У Сильвио такие связи были, и в первое же воскресенье декабря, за три дня до первой передачи нашей радиостанции, мы с ним вдвоем мчались в трофейном допотопном «дикси» по мрачным, грязным улицам деревушки. Воспользоваться служебной машиной нам не удалось: Сильвио объяснил, что дама, которой мы якобы обязаны визитом в этот оазис, не позволила посвящать в нашу тайну шофера.
Сильвио всегда изумлял меня своими махинациями. Я терялся в догадках, что за влиятельная персона устроила ему все это. Офицера, способного на такое благодеяние, у Сильвио не было. Оставалось предположить, что сделала это Маргарита Ивердонж — наследница сталелитейной фирмы «Хеслинг и Ивердонж». Я, разумеется, знал о ночных похождениях Сильвио, так как он никогда не отличался рыцарской сдержанностью, однако прекрасная темноволосая тридцатилетняя Маргарита все же заботилась о своей репутации. Она не придавала гласности свою связь с самым что ни на есть простым американским сержантом, и то, что она пригласила нас на роскошный обед, на мой взгляд, было для нее большим достижением… Но в этот день моему удивлению, казалось, не будет границ!
— Надеюсь, ты не скорчишь глупой физиономии, если к нам кто-то подойдет, — загадочно сказал Сильвио. — Приятно обедать в обществе дам…
Я промолчал, думая о том, как это Маргарита снизошла до того, чтобы пообедать с двумя сержантами, хотя и в отдаленном, но хорошо известном всем американским штабным офицерам и всем люксембургским стальным магнатам месте.
— Ну приди же в себя, сержант, — продолжал Сильвио спокойным тоном, доставая из кармана толстую бразильскую сигару.
При въезде в деревню нас подвергли на удивление строгой проверке. Часовые с недоверием просмотрели наши удостоверения, солдатские книжки и даже наши личные знаки. Наконец нас отпустили. Ради предосторожности мы проехали мимо мясной лавки и, оставив машину в полуразрушенном сарае, пошли в лавку пешком.
Задняя комната мясной лавки была сильно натоплена. Сильвио сразу же стал любезничать с хозяйкой. Когда она наклонялась к нему, чтобы сообщить что-нибудь о винах этого года, Сильвио с наигранным любопытством заглядывал за глубокий вырез ее платья.
Стол накрыли белой скатертью с несколькими пятнами от красного вина, за которые хозяйка тут же извинилась. Вспотевшая служанка поставила приборы на три персоны.

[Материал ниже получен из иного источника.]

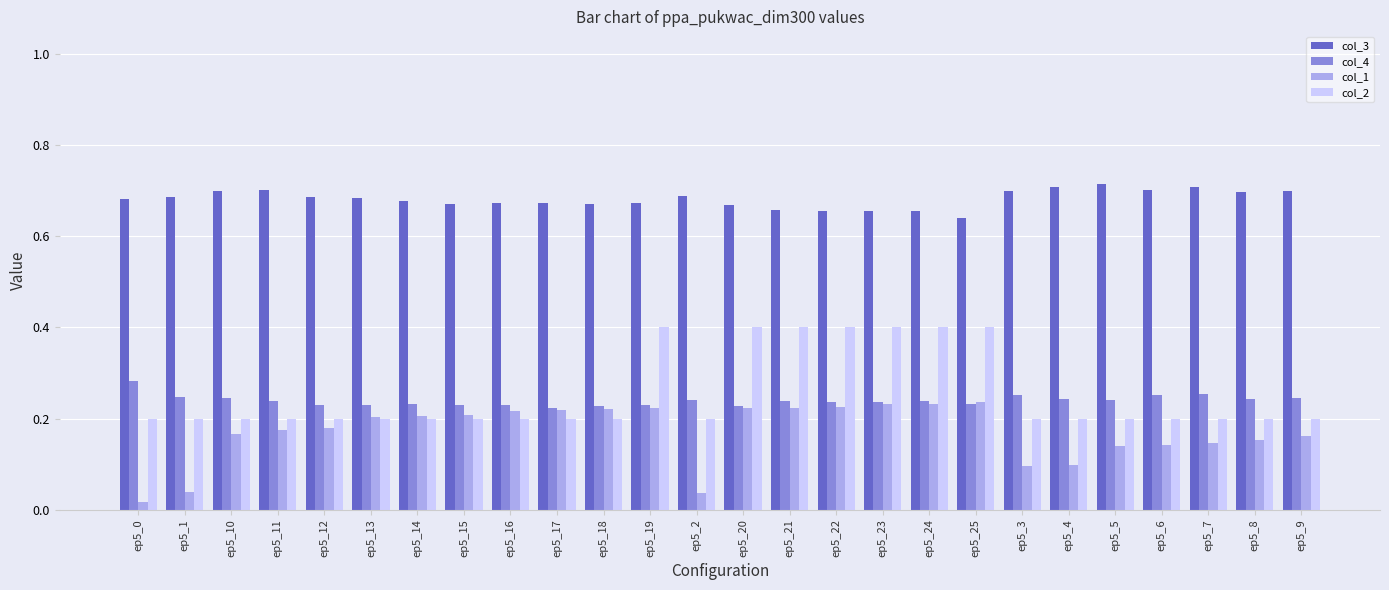

Rank the series by their maximum value, from lowest to highest.

col_1, col_4, col_2, col_3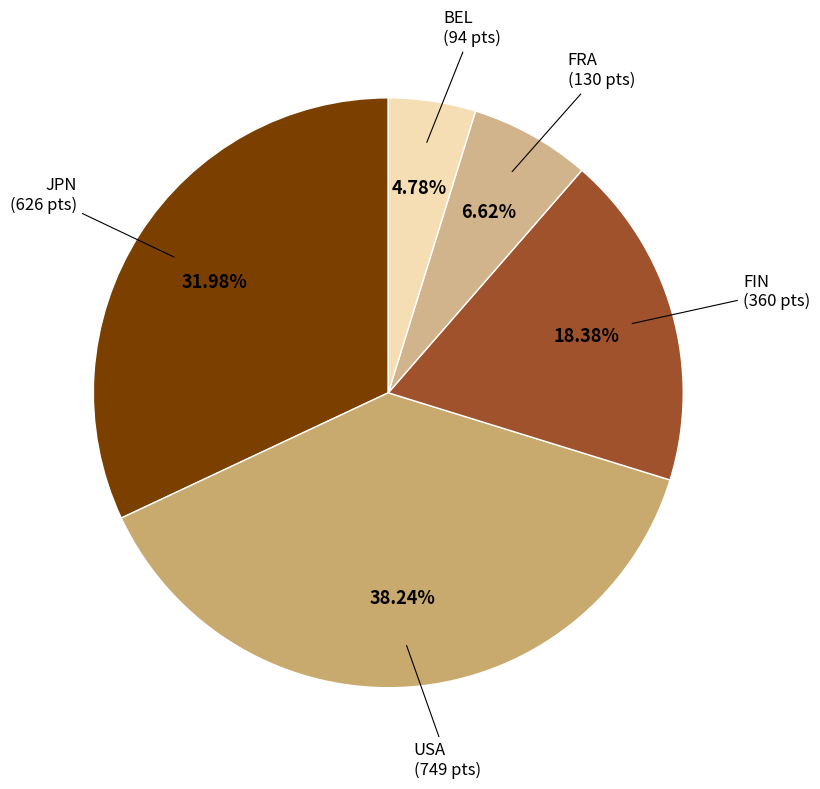

Does any single category account for the majority?

No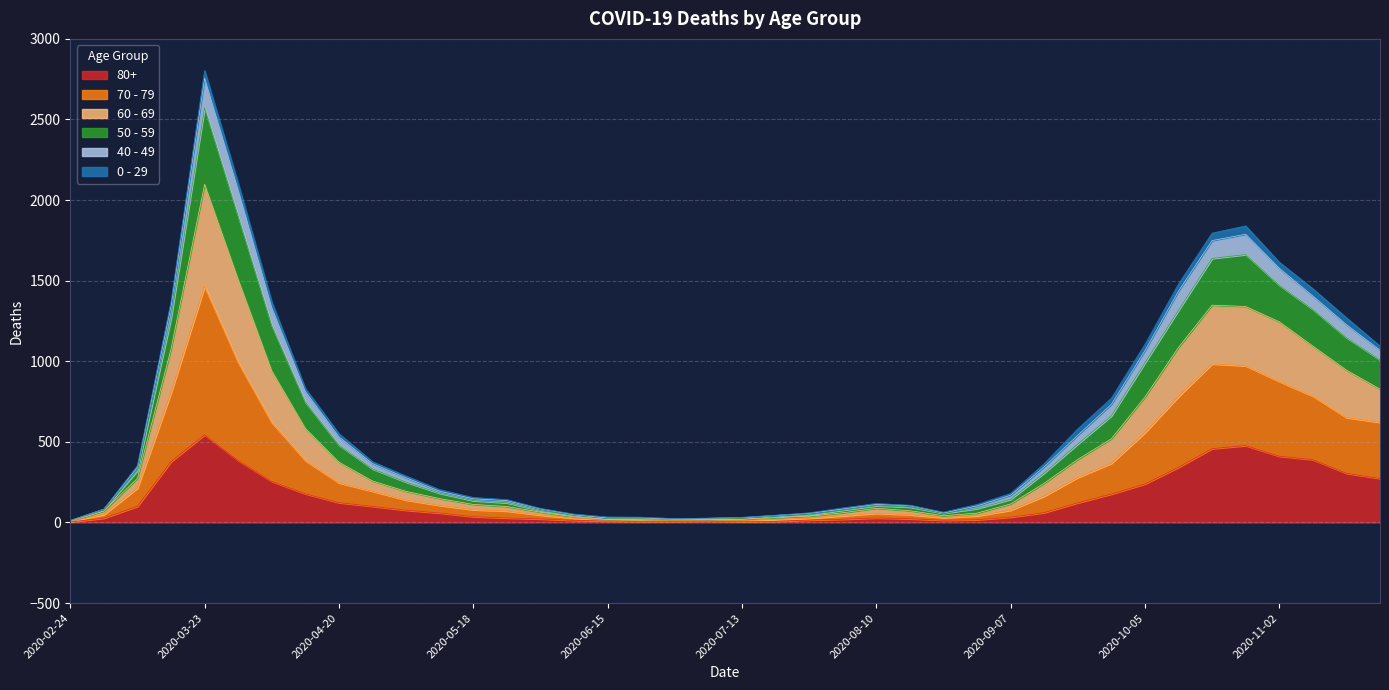

At which category is the sum across all series the highest?

2020-03-23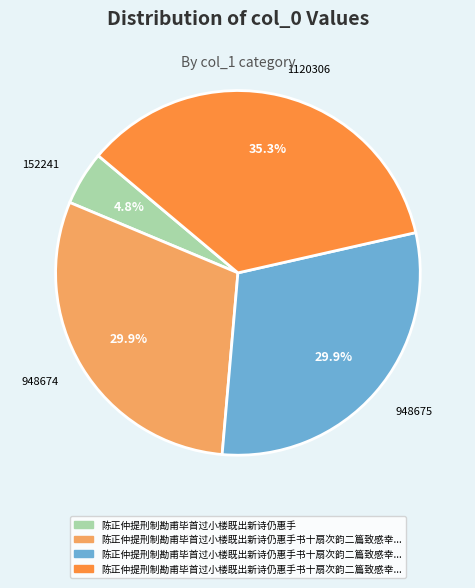

What portion of the pie excludes 948675?

70.1%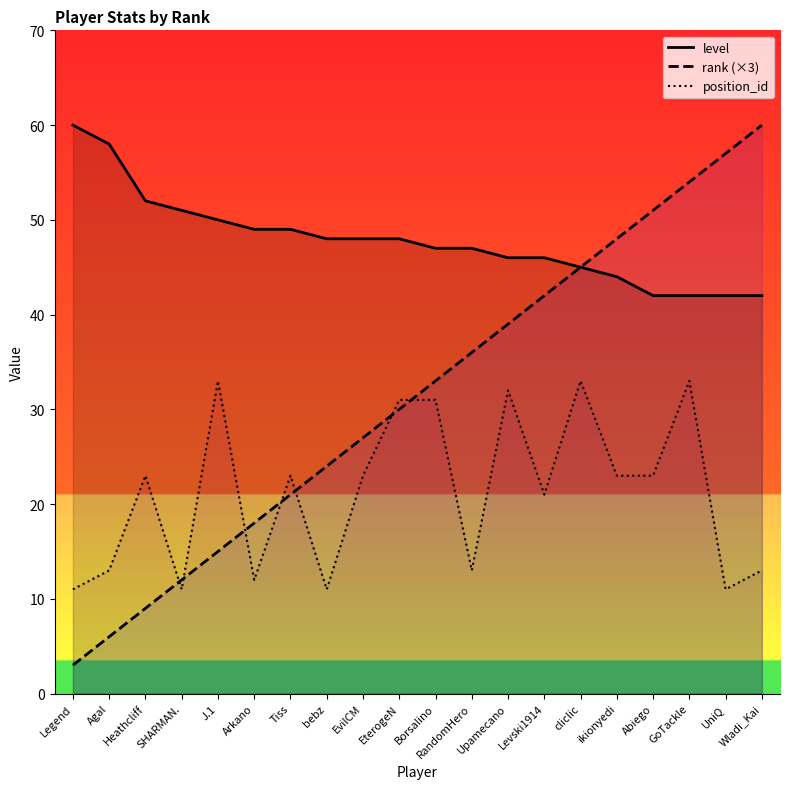

At which label does position_id reach its minimum?

Legend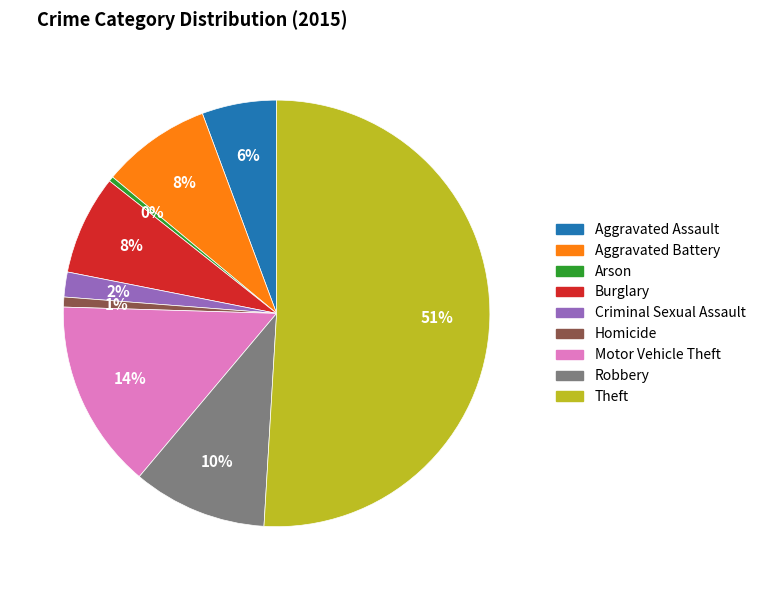

Combined, do Burglary and Arson account for over 50%?

No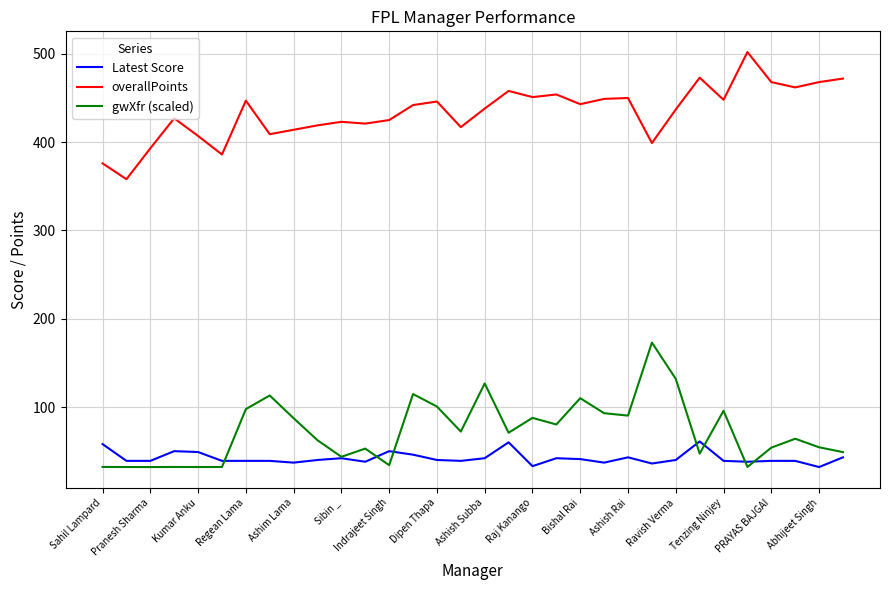

List the series in order of their peak value, lowest first.

Latest Score, gwXfr (scaled), overallPoints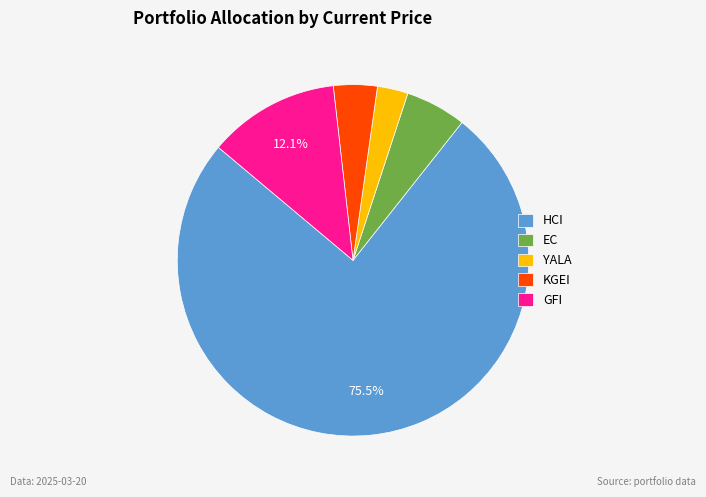

To the nearest percent, what is the difference between the KGEI and EC slice percentages?

2%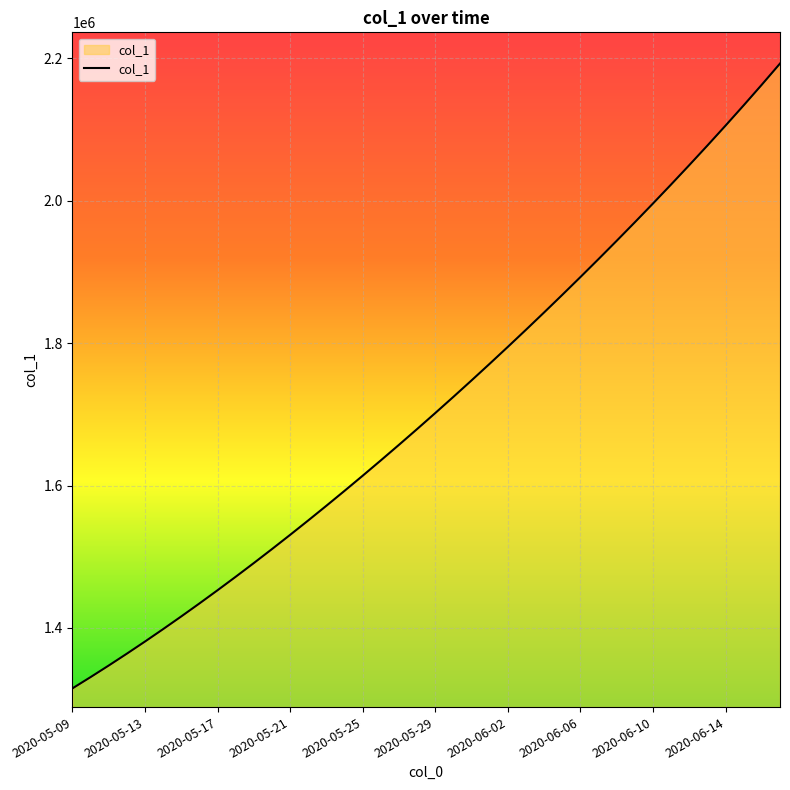

What is the greatest value displayed?

2192693.2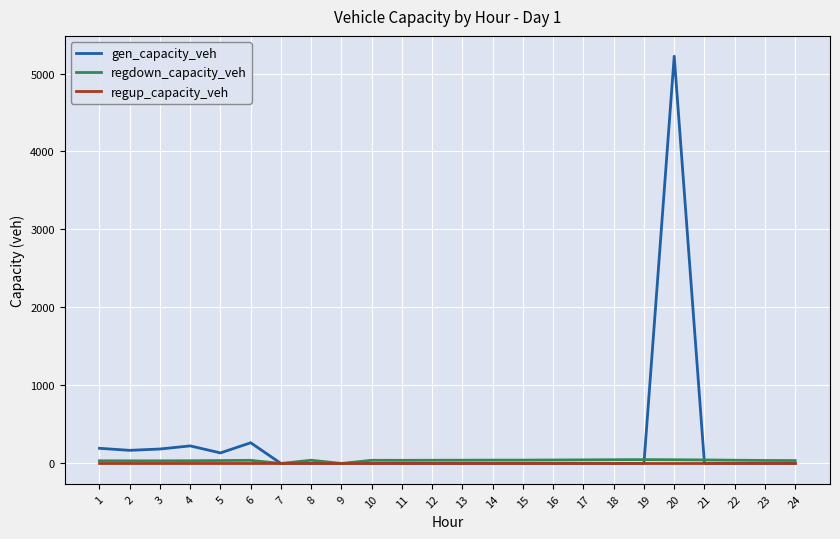

Is the value of regup_capacity_veh at 4 greater than the value of gen_capacity_veh at 2?

No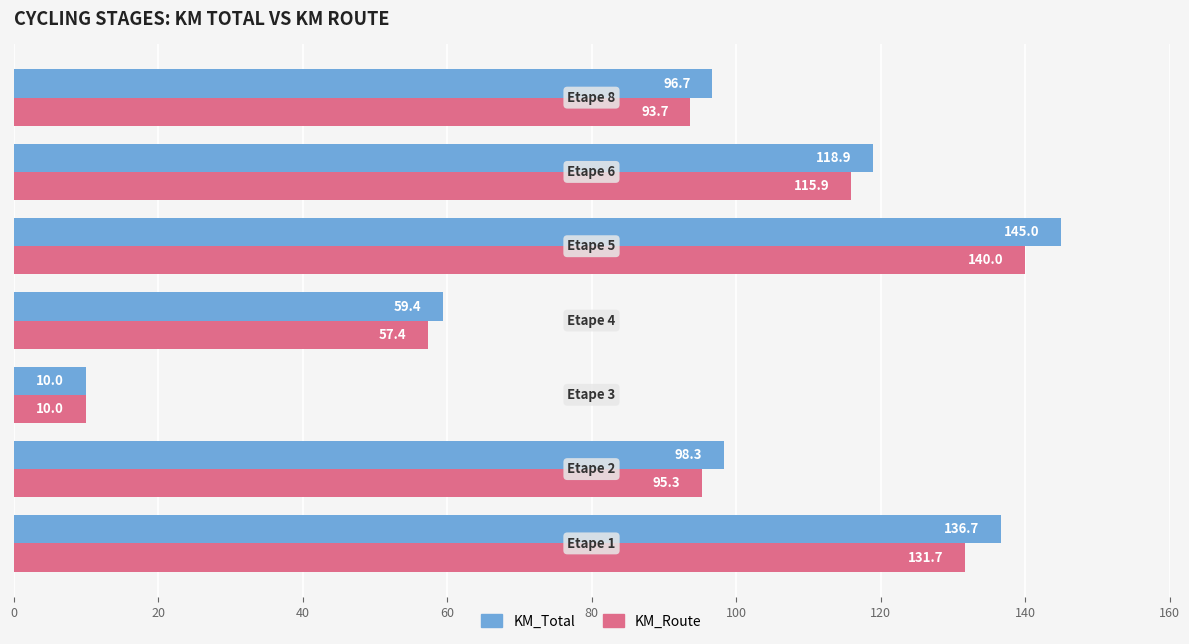

Rank the series by their average value, from lowest to highest.

KM_Route, KM_Total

Наша благодетельница появилась с небольшим опозданием. От удивления я разинул рот: это была мадемуазель Бри, секретарша Шонесси.
— Я же предупреждал тебя, не корчи глупой физиономии, — бросил мне Сильвио, помогая даме-патронессе снять пальто. Сильвио был так галантен, что я тут же сделал для себя вывод, что их знакомство не очень давнее.
Мадемуазель Бри говорила по-английски, Сильвио отвечал ей на рейнском диалекте. Жеманно обгладывая куриную косточку, мадемуазель бросала на Сильвио пламенные взгляды и без устали болтала о том, что у капитана Фридмена и Гектора Лансона существуют серьезные разногласия. Задумчиво вылавливая беловато-желтую вишню из бокала с коктейлем, который нам подали в конце обеда, она мечтательно произнесла, что хотела бы провести Рождество в Париже или по крайней мере в Брюсселе, если ее туда кто-нибудь пригласит. При этом она многозначительно посмотрела в сторону Сильвио.
Назад возвращались затемно. Мы не хотели, чтобы нас видели в гражданской машине, и потому отпустили мадемуазель одну.
Я был даже рад пройтись пешком после такого сытного обеда. Было очень темно и холодно. Мы уже больше часу брели по открытому полю. А тут как назло пошел снег. Мы заблудились.
Стали советоваться, не следует ли повернуть обратно. Дорога, бежавшая через поле, казалось, уводила все дальше и дальше от города. Компаса у нас не было. Сильвио зло сострил, что мы, очевидно, уже пересекли линию Зигфрида и наверняка находимся в Германии.
Вскоре мы вышли к хутору. Там располагался американский штаб. Что-то случилось, так как в штабе был полный переполох. Нас встретили подозрительно и поверили только после неоднократных телефонных звонков в Люксембург, где мы уже, конечно, не могли рассчитывать на сердечный прием на улице Брассер.
Водитель джипа по дороге в город по секрету сообщил нам, что несколько часов назад были найдены два мертвых солдата, оба — водители. Они исчезли три дня назад. Их убили где-то здесь, в двадцати километрах от линии фронта. На трупах не было ни огнестрельных, ни ножевых ран. Оба были раздеты, лица изуродованы до неузнаваемости.